O wymyślaniu własnych piosenek Pizzagirl zamarzył już w wieku piętnastu lat. Udało mu się nawet zgromadzić skromny sprzęt i oprogramowanie, ale zabrakło jednego istotnego czynnika - umiejętności komponowania. Znasz tę scenę z "2001: Odyseji kosmicznej", gdzie małpa przez chwilę siedzi z kamieniem w ręku, a później zaczyna coś z nim robić? Ze mną jest tak samo. Na chwilę przykładam palce, żeby wydać jakiś dźwięk, później zmienia się to w akord, a ostatecznie w piosenkę.

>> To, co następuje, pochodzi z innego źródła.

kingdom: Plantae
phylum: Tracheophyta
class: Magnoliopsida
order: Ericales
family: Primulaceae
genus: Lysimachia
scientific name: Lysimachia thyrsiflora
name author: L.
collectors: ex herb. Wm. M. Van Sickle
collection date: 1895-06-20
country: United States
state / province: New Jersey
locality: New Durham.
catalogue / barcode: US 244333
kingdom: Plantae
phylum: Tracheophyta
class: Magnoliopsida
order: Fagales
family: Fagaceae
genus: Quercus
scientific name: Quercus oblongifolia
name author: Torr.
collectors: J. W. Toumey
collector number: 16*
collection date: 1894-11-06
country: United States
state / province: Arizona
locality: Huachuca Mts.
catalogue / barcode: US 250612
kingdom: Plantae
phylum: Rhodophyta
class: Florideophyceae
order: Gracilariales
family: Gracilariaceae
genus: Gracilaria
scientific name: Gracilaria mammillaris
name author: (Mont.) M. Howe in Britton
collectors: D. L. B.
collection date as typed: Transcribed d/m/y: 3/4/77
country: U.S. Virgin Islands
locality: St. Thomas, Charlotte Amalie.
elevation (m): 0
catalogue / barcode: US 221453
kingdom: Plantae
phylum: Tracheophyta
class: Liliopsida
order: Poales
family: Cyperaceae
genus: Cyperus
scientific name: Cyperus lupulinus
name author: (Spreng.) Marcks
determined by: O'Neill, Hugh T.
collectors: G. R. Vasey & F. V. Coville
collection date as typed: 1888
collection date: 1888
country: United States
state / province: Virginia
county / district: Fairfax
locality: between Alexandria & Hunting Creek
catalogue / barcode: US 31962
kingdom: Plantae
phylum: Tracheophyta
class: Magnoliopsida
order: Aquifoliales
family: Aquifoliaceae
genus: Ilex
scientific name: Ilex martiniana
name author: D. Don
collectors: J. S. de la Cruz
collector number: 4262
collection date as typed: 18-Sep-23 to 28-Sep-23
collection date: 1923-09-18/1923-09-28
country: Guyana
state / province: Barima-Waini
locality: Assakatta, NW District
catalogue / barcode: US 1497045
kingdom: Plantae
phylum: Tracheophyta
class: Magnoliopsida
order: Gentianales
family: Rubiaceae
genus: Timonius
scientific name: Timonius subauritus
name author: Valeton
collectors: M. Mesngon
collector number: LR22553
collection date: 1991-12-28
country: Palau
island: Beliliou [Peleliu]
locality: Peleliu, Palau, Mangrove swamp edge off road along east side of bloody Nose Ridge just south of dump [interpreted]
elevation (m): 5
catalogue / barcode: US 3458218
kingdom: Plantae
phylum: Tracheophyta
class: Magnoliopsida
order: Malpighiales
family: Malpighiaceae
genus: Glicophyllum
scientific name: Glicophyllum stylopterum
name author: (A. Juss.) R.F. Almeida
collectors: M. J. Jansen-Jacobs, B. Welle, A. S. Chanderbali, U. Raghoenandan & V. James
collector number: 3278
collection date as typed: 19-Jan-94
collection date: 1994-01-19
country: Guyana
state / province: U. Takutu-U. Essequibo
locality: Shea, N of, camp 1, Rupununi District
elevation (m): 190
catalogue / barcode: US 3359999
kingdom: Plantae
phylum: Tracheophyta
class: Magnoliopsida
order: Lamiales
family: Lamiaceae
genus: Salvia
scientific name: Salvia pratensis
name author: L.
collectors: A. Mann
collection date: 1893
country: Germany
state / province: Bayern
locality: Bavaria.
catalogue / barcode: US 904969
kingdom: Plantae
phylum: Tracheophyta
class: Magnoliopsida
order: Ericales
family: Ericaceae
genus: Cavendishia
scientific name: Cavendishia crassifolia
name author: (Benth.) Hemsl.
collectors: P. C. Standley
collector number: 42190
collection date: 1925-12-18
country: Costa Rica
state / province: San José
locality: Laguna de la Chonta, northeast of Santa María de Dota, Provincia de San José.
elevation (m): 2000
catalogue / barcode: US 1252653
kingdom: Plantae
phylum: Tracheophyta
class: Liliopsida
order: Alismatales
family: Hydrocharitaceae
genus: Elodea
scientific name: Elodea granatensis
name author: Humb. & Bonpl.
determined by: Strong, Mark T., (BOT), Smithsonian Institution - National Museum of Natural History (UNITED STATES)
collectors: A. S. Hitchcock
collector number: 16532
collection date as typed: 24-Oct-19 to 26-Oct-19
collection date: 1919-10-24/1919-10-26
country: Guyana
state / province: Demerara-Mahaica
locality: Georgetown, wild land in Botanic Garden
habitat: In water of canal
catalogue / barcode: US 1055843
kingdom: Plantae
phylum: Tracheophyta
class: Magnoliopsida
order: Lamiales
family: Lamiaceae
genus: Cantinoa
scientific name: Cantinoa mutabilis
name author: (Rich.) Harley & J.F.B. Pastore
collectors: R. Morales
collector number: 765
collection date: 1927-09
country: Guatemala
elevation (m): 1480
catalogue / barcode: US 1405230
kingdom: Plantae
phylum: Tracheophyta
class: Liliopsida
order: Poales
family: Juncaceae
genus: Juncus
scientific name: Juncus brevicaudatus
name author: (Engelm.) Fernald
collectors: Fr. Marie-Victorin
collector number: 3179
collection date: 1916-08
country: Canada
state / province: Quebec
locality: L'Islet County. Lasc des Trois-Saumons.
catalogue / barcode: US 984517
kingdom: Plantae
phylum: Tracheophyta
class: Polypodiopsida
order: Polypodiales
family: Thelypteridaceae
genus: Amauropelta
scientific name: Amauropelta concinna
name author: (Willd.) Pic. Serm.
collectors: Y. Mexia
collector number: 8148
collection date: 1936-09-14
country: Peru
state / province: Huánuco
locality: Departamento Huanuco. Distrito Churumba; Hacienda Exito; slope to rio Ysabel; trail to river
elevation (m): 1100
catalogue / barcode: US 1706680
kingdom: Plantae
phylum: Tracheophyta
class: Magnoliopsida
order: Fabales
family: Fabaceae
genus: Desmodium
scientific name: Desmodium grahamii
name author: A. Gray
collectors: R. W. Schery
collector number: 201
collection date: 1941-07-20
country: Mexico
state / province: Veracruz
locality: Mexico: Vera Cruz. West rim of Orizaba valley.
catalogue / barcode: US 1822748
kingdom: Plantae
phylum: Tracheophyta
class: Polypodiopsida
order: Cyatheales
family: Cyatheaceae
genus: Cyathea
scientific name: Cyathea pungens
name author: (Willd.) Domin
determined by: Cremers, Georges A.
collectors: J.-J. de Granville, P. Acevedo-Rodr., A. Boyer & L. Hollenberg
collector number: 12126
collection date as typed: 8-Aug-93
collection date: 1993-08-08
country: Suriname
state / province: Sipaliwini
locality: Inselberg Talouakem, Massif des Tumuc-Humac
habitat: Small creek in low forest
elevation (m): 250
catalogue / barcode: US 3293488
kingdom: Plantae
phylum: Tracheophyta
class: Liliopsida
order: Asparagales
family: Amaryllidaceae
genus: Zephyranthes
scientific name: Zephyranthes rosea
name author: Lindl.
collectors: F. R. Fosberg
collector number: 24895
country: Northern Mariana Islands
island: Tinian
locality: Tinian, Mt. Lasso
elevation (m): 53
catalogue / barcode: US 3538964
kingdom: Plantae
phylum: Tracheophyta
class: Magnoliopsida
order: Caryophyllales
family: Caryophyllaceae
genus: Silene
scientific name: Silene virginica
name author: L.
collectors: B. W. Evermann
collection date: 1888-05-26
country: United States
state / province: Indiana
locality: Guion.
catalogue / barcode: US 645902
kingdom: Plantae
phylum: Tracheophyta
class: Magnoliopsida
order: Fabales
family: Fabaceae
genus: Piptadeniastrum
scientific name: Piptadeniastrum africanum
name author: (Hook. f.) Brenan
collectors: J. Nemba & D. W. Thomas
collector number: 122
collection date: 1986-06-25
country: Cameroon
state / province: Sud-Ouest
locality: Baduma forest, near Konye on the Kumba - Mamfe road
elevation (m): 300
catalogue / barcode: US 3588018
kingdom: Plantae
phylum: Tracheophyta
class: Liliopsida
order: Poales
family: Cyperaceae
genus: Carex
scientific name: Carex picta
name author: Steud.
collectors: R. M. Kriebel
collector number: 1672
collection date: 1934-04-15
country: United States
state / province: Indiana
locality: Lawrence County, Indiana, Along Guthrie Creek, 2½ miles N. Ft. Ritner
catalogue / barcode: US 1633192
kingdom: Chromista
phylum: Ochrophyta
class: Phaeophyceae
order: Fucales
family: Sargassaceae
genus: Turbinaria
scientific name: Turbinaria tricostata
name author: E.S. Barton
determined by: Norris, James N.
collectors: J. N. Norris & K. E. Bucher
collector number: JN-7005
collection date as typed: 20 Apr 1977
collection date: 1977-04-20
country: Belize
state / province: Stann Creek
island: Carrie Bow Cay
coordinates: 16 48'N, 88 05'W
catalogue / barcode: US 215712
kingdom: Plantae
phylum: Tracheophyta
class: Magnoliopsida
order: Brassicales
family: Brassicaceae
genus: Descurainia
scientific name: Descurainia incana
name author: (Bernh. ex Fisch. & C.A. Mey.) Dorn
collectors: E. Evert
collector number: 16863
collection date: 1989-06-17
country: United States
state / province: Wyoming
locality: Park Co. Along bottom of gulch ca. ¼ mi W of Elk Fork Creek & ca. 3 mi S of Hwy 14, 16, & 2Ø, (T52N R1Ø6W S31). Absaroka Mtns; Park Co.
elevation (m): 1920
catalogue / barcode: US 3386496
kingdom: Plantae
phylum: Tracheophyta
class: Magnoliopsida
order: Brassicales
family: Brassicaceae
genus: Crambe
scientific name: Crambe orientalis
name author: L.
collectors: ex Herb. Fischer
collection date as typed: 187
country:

Pierwsze nagrania Pizzagirl trafiły na SoundClouda, a w 2018 roku zostały zebrane i opublikowane jako EP-ka zatytułowana po prostu "An Extended Play". Kolejna była EP-ka "Season 2", a 11 października doczekamy się pierwszego albumu długogrającego - "First Timer".
Rozmowa z Soundrive
Nie byłbym muzykiem, gdyby nie iPad 2 i GarageBand.
Moja ulubiona muzyka z dzieciństwa to Christopher Cross.
Moja ulubiona muzyka z ostatnich miesięcy to Christopher Cross.
Moja muzyka jest porównywana do odczuwania smutku w latach 80.
Moim celem w muzyce jest tworzenie jej zawsze.
Gdybym mógł sprawić, że jeden z utworów innego artysty stałby się mój, byłoby to "Once in a Lifetime" Talking Heads.
Polska kojarzy mi się z nauką o Chopinie w liceum!